→ EXERCISE PROMPT: Without the images, write out all of the following entries exactly.

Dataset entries
[Start of Attachment]

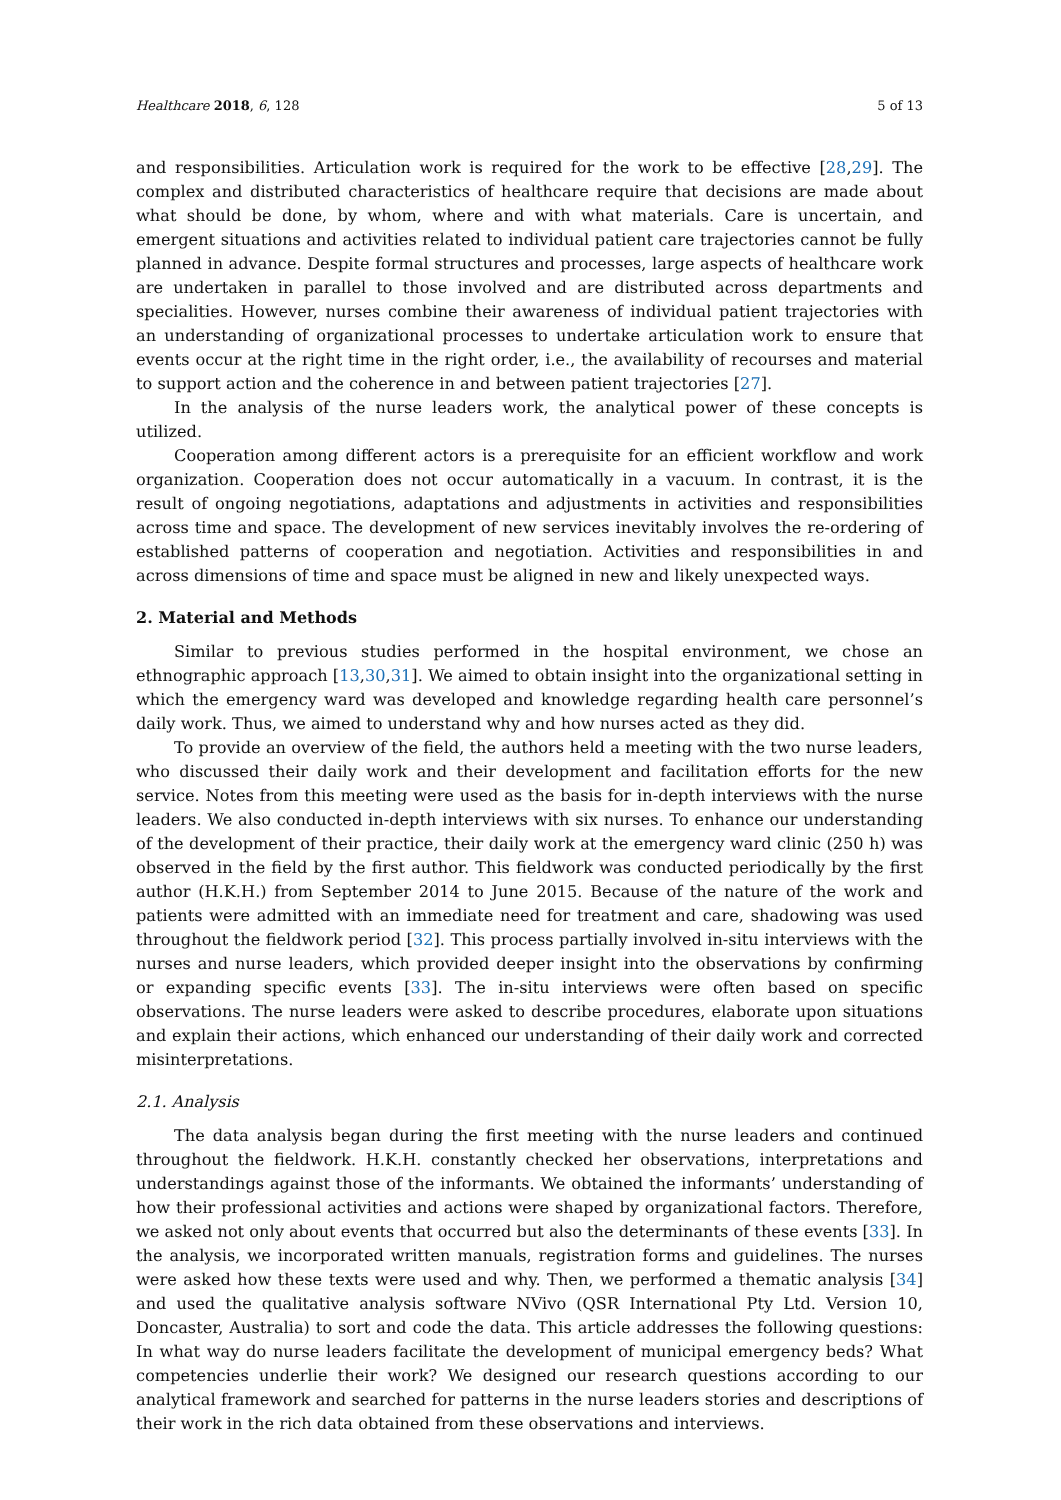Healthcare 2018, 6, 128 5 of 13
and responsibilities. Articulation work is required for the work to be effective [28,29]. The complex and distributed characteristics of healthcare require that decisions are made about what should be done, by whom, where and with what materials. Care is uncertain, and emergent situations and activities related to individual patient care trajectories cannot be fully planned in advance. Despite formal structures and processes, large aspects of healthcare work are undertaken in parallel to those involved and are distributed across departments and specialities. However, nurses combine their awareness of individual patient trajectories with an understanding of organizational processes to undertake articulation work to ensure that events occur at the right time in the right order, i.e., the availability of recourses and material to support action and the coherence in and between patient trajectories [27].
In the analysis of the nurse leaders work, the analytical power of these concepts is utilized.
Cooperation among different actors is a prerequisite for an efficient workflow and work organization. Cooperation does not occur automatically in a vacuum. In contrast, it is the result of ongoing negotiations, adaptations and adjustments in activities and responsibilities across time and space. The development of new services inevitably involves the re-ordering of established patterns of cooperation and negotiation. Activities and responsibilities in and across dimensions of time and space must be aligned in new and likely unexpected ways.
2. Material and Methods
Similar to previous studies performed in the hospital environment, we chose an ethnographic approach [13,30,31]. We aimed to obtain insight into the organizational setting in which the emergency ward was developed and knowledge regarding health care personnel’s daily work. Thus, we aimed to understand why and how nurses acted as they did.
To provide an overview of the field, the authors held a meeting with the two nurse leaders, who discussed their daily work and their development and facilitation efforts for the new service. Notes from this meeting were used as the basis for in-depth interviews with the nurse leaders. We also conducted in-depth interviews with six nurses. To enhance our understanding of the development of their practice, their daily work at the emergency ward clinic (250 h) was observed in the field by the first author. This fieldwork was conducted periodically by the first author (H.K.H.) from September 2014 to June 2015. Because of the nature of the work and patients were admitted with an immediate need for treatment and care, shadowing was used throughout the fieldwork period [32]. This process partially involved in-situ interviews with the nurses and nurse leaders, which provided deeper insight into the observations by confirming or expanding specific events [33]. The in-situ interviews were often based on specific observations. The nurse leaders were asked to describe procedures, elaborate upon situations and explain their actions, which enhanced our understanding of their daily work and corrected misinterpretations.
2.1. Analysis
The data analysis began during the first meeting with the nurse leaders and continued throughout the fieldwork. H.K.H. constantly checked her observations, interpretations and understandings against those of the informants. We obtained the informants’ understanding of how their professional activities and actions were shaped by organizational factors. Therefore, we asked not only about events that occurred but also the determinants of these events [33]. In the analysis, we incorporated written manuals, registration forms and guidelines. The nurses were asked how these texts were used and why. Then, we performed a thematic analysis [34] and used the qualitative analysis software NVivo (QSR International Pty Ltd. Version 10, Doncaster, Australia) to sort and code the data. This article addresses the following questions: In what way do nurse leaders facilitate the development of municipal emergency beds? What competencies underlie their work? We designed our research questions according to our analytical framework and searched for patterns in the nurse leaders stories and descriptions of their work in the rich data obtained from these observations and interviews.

[End of Attachment]

→ ANSWER BELOW:
Healthcare 2018, 6, 128 5 of 13
and responsibilities. Articulation work is required for the work to be effective [28,29]. The complex and distributed characteristics of healthcare require that decisions are made about what should be done, by whom, where and with what materials. Care is uncertain, and emergent situations and activities related to individual patient care trajectories cannot be fully planned in advance. Despite formal structures and processes, large aspects of healthcare work are undertaken in parallel to those involved and are distributed across departments and specialities. However, nurses combine their awareness of individual patient trajectories with an understanding of organizational processes to undertake articulation work to ensure that events occur at the right time in the right order, i.e., the availability of recourses and material to support action and the coherence in and between patient trajectories [27].
In the analysis of the nurse leaders work, the analytical power of these concepts is utilized.
Cooperation among different actors is a prerequisite for an efficient workflow and work organization. Cooperation does not occur automatically in a vacuum. In contrast, it is the result of ongoing negotiations, adaptations and adjustments in activities and responsibilities across time and space. The development of new services inevitably involves the re-ordering of established patterns of cooperation and negotiation. Activities and responsibilities in and across dimensions of time and space must be aligned in new and likely unexpected ways.
2. Material and Methods
Similar to previous studies performed in the hospital environment, we chose an ethnographic approach [13,30,31]. We aimed to obtain insight into the organizational setting in which the emergency ward was developed and knowledge regarding health care personnel’s daily work. Thus, we aimed to understand why and how nurses acted as they did.
To provide an overview of the field, the authors held a meeting with the two nurse leaders, who discussed their daily work and their development and facilitation efforts for the new service. Notes from this meeting were used as the basis for in-depth interviews with the nurse leaders. We also conducted in-depth interviews with six nurses. To enhance our understanding of the development of their practice, their daily work at the emergency ward clinic (250 h) was observed in the field by the first author. This fieldwork was conducted periodically by the first author (H.K.H.) from September 2014 to June 2015. Because of the nature of the work and patients were admitted with an immediate need for treatment and care, shadowing was used throughout the fieldwork period [32]. This process partially involved in-situ interviews with the nurses and nurse leaders, which provided deeper insight into the observations by confirming or expanding specific events [33]. The in-situ interviews were often based on specific observations. The nurse leaders were asked to describe procedures, elaborate upon situations and explain their actions, which enhanced our understanding of their daily work and corrected misinterpretations.
2.1. Analysis
The data analysis began during the first meeting with the nurse leaders and continued throughout the fieldwork. H.K.H. constantly checked her observations, interpretations and understandings against those of the informants. We obtained the informants’ understanding of how their professional activities and actions were shaped by organizational factors. Therefore, we asked not only about events that occurred but also the determinants of these events [33]. In the analysis, we incorporated written manuals, registration forms and guidelines. The nurses were asked how these texts were used and why. Then, we performed a thematic analysis [34] and used the qualitative analysis software NVivo (QSR International Pty Ltd. Version 10, Doncaster, Australia) to sort and code the data. This article addresses the following questions: In what way do nurse leaders facilitate the development of municipal emergency beds? What competencies underlie their work? We designed our research questions according to our analytical framework and searched for patterns in the nurse leaders stories and descriptions of their work in the rich data obtained from these observations and interviews.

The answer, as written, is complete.